People’s Kitchen New Cross: a mapping of local reources and things to build on/change

These enquiries have made us aware of the importance of being able to materially engage with, control and effect environments. For a community to form, persist and feel empowered, it often requires a material foundation on which it can be built and maintained. This material foundation cannot be temporary; the community being created cannot only be involved in one stage of its constitution such as a brief period of consultation before a build. Rather, for communities to create lasting senses of belonging, they need on-going material access to their environments — they have to feel empowered to effect change in their areas.

Coming together for common good: working to renovate a derelict building for community use

In urban environments this sense of engagement with the materiality of the city is often hard to find. Decisions regarding urban environments are made by specialists, behind close doors, and opportunities for people to feel like they in someway own their environment are rare. The question then, is how this can be changed and what the role of design would be in such an approach.

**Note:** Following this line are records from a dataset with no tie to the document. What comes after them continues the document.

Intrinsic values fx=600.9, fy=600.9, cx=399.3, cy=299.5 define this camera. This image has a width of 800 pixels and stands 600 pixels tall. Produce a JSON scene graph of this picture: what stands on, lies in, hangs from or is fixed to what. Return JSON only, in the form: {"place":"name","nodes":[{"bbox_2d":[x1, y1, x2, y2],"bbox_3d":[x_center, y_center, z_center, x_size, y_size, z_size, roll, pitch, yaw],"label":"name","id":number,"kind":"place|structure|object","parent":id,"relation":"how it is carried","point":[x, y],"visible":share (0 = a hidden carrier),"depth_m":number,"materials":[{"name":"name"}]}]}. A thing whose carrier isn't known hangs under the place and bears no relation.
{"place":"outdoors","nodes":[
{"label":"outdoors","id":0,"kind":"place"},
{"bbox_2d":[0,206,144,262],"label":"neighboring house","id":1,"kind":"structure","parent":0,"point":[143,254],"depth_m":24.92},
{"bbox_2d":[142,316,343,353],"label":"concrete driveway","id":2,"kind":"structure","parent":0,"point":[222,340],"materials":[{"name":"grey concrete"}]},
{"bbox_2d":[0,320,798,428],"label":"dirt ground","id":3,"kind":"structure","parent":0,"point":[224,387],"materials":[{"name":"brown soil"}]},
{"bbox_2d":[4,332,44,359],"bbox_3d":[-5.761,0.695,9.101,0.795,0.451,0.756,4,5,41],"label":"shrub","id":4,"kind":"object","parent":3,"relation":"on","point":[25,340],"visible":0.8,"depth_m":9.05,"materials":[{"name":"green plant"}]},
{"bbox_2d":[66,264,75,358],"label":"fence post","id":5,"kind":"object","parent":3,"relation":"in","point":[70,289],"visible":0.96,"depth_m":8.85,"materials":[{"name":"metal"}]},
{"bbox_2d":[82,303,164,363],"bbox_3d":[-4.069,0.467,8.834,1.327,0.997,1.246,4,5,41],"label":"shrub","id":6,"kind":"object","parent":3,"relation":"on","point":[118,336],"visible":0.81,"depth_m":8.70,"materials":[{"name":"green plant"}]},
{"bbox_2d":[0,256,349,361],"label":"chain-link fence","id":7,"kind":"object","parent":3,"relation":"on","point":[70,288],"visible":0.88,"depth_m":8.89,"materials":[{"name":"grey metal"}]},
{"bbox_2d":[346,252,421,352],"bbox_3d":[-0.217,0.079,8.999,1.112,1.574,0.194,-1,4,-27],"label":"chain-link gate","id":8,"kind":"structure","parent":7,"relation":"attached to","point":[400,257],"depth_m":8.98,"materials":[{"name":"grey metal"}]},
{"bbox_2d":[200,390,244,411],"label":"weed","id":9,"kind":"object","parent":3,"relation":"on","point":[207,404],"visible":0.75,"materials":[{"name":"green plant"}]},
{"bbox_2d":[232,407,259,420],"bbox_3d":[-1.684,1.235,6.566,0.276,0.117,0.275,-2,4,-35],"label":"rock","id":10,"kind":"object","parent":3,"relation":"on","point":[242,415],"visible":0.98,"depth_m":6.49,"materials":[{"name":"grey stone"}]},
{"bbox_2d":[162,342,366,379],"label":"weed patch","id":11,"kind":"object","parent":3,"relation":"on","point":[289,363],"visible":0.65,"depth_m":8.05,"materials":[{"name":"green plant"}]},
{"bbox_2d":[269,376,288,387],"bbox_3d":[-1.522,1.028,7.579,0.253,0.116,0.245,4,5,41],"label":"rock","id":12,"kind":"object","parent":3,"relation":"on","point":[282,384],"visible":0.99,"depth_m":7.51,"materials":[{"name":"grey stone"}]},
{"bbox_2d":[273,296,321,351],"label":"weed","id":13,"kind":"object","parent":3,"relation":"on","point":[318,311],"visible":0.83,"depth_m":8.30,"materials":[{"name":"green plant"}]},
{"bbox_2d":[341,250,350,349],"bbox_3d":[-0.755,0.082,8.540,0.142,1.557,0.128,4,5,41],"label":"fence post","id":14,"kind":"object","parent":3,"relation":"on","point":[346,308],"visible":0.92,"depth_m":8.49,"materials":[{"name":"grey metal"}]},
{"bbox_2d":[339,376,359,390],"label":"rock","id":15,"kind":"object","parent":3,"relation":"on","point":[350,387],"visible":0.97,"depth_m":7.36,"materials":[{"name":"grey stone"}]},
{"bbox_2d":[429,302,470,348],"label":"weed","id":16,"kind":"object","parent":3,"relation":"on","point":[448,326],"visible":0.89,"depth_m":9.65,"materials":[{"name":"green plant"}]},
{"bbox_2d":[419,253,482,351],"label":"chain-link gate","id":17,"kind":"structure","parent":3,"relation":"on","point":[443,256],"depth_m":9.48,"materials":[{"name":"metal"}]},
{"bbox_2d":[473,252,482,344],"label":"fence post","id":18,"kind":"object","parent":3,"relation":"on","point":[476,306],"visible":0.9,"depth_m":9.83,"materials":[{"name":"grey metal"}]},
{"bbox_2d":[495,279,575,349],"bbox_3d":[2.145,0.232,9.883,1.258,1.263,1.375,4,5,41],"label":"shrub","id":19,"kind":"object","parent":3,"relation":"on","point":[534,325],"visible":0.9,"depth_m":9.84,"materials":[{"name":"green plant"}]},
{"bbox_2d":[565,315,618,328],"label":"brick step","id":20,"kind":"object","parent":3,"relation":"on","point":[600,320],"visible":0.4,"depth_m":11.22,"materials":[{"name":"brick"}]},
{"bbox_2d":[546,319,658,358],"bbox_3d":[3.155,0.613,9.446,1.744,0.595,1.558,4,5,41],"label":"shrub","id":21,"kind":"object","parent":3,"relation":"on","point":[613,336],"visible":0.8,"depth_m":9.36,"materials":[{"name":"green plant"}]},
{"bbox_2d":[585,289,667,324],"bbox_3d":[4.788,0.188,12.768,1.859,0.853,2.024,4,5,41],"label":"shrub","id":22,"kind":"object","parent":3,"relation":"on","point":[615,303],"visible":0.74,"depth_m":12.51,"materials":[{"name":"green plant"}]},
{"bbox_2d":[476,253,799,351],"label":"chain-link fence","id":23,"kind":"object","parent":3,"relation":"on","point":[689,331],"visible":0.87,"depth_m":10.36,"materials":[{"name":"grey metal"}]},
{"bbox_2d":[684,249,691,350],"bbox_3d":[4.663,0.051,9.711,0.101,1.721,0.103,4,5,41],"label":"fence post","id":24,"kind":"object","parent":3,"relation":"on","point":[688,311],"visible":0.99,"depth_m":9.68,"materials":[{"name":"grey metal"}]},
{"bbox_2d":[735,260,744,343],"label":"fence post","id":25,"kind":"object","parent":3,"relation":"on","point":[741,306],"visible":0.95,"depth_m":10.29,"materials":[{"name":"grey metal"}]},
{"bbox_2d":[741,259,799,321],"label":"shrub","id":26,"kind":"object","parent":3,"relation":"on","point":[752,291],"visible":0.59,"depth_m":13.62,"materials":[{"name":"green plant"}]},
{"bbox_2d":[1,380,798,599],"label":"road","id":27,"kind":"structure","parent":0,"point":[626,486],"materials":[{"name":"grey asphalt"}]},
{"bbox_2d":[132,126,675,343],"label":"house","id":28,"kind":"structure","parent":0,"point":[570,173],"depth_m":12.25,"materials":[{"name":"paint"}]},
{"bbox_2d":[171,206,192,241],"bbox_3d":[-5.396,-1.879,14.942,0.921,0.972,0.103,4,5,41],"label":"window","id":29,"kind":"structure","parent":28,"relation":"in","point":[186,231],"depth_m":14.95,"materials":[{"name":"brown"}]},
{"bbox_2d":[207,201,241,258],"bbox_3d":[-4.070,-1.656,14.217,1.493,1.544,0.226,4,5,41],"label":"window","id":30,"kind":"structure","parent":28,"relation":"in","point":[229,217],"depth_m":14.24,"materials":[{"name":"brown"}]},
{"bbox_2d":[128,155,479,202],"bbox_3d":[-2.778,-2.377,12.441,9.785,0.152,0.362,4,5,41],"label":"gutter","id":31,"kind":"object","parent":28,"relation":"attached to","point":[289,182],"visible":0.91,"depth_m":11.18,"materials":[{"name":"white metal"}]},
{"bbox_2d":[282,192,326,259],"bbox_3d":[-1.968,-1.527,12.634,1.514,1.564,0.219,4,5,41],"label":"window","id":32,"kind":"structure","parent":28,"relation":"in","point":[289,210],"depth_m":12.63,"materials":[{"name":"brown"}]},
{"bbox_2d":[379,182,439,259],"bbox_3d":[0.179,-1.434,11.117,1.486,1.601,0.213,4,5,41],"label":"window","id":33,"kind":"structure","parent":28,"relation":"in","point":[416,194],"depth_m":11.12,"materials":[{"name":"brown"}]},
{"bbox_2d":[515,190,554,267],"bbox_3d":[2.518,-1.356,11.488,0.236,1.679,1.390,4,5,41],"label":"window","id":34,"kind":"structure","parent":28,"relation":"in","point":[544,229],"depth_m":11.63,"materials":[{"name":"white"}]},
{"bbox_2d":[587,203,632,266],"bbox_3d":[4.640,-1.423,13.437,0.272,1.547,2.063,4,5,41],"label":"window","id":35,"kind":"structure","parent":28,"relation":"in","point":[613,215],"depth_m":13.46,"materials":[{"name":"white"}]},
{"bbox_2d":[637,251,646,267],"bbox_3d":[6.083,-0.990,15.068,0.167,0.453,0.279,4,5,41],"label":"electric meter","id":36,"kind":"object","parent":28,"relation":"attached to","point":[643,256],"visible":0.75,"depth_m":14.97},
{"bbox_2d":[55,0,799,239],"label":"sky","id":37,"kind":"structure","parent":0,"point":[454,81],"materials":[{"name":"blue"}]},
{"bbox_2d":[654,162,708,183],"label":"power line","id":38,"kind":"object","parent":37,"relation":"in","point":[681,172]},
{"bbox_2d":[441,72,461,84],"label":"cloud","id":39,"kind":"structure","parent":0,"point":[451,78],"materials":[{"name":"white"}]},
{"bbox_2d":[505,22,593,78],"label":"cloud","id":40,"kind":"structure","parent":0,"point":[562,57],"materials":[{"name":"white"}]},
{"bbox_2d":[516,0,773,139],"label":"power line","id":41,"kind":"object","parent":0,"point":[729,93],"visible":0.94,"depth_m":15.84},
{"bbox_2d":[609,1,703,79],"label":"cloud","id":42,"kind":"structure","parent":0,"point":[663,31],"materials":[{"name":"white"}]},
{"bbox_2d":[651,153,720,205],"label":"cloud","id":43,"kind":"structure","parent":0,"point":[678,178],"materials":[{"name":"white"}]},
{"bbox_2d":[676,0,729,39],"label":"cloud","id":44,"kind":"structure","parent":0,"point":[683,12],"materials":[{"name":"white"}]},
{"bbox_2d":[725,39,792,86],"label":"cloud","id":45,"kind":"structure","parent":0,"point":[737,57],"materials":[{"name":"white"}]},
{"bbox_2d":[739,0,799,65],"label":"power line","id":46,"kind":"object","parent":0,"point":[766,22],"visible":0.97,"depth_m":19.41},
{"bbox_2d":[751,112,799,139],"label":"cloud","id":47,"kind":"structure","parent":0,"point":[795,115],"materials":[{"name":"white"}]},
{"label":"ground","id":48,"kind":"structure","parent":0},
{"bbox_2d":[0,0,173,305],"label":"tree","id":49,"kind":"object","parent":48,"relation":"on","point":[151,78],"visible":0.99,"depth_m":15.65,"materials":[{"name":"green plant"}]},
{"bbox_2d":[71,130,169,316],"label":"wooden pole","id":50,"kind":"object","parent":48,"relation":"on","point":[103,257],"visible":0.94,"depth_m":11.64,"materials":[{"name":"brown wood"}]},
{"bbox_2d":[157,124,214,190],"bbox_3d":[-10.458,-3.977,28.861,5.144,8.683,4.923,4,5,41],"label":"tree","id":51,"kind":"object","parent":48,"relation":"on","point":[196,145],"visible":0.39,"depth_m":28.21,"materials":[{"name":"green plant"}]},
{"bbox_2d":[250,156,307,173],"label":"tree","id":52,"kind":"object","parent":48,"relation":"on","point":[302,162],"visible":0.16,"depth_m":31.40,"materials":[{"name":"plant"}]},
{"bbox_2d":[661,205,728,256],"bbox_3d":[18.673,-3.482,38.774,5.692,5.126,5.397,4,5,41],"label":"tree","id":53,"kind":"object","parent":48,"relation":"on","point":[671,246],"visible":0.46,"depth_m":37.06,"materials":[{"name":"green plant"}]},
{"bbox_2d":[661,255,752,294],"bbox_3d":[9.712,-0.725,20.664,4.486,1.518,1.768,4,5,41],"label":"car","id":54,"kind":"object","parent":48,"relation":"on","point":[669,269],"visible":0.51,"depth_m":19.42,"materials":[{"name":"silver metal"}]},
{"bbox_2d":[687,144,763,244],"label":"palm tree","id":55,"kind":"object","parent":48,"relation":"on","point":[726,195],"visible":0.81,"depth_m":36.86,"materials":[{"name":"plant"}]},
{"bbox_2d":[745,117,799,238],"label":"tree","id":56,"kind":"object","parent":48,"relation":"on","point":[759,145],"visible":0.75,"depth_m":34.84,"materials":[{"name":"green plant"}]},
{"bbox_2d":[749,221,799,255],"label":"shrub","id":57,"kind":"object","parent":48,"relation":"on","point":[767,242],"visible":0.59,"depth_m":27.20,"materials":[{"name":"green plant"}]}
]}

To allow people to take collective ownership of their environments and feel empowered to effect change in their areas design can’t be thought about in its more traditional sense. Rather than being a limited period before building, the conceptual process of design coming before the material process of construction or making, design needs here to be thought of as a means of facilitation. Consulting a community for a brief period prior to building is not enough to give people an ongoing sense of belonging.

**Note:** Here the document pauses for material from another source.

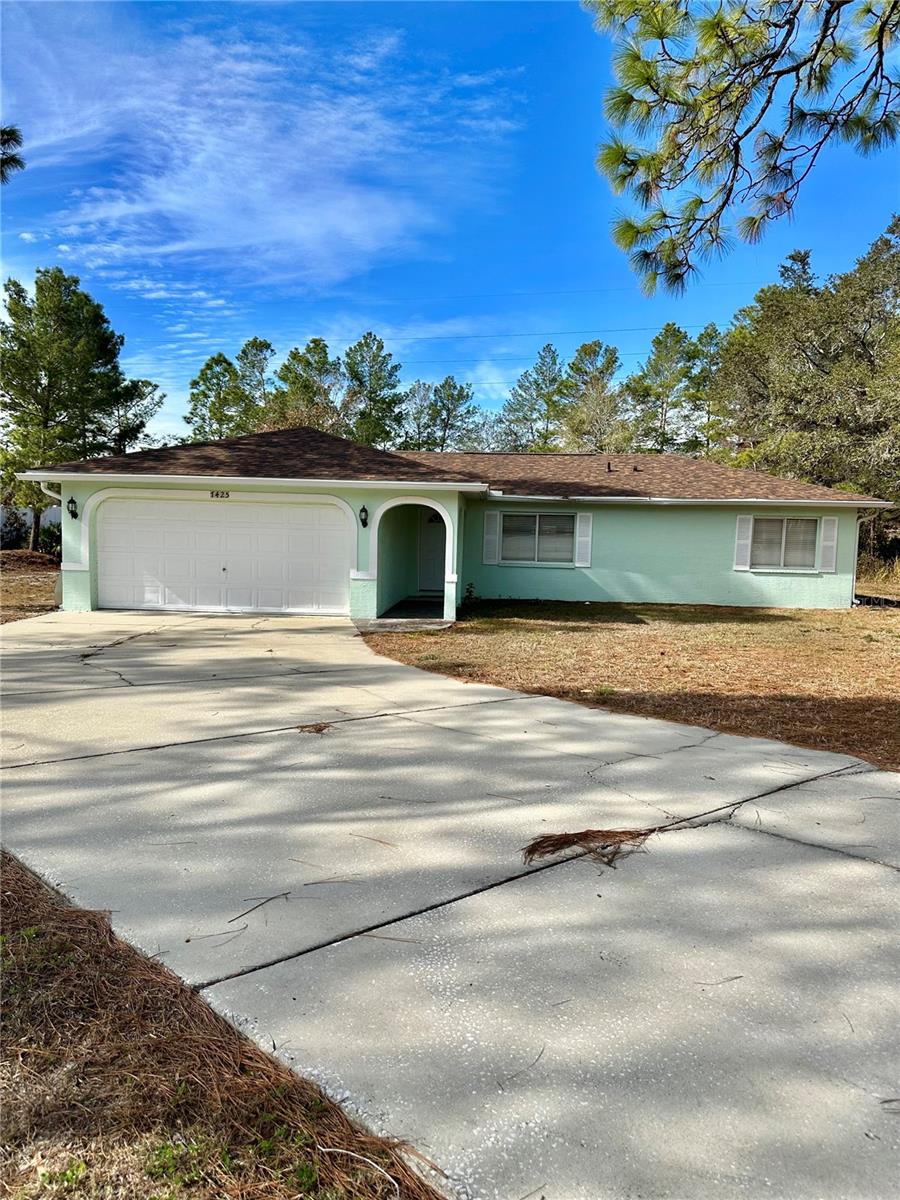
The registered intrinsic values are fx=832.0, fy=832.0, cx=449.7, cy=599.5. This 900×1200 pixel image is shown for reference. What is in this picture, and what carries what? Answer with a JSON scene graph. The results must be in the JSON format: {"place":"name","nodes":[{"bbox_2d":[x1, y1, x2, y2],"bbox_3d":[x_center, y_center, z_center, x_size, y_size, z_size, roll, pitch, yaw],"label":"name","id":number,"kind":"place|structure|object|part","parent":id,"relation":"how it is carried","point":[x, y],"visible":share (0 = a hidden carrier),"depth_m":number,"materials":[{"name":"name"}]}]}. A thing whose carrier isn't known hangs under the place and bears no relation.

Working together to identify possible development sites for a Neighbourhood Plan

The question is about how to design material infrastructures of resource management and distribution that allow people to play a more active and ongoing role in defining the places in which they live, work and play, collectively owning them and feeling empowered to affect change within them. This is a question that Common Agency asks, and it is a question that recasts design as an ongoing process of facilitation aimed towards empowering people to materially effect, alter and own their environments. This would mean developing platforms, tools, structures and forms with different logics written into them, devices that can intervene in the top-down, economically-governed production of the city, supporting participation, diverse community, self-governance, self-sufficiency, and a more intimate relationship to ecology and place. Such an approach to design can’t stop at building, but must continually interrupt and intervene in the processes that construct our cities.

Toby Austin Locke and Lawrence Dodd are co-founders of Common Agency.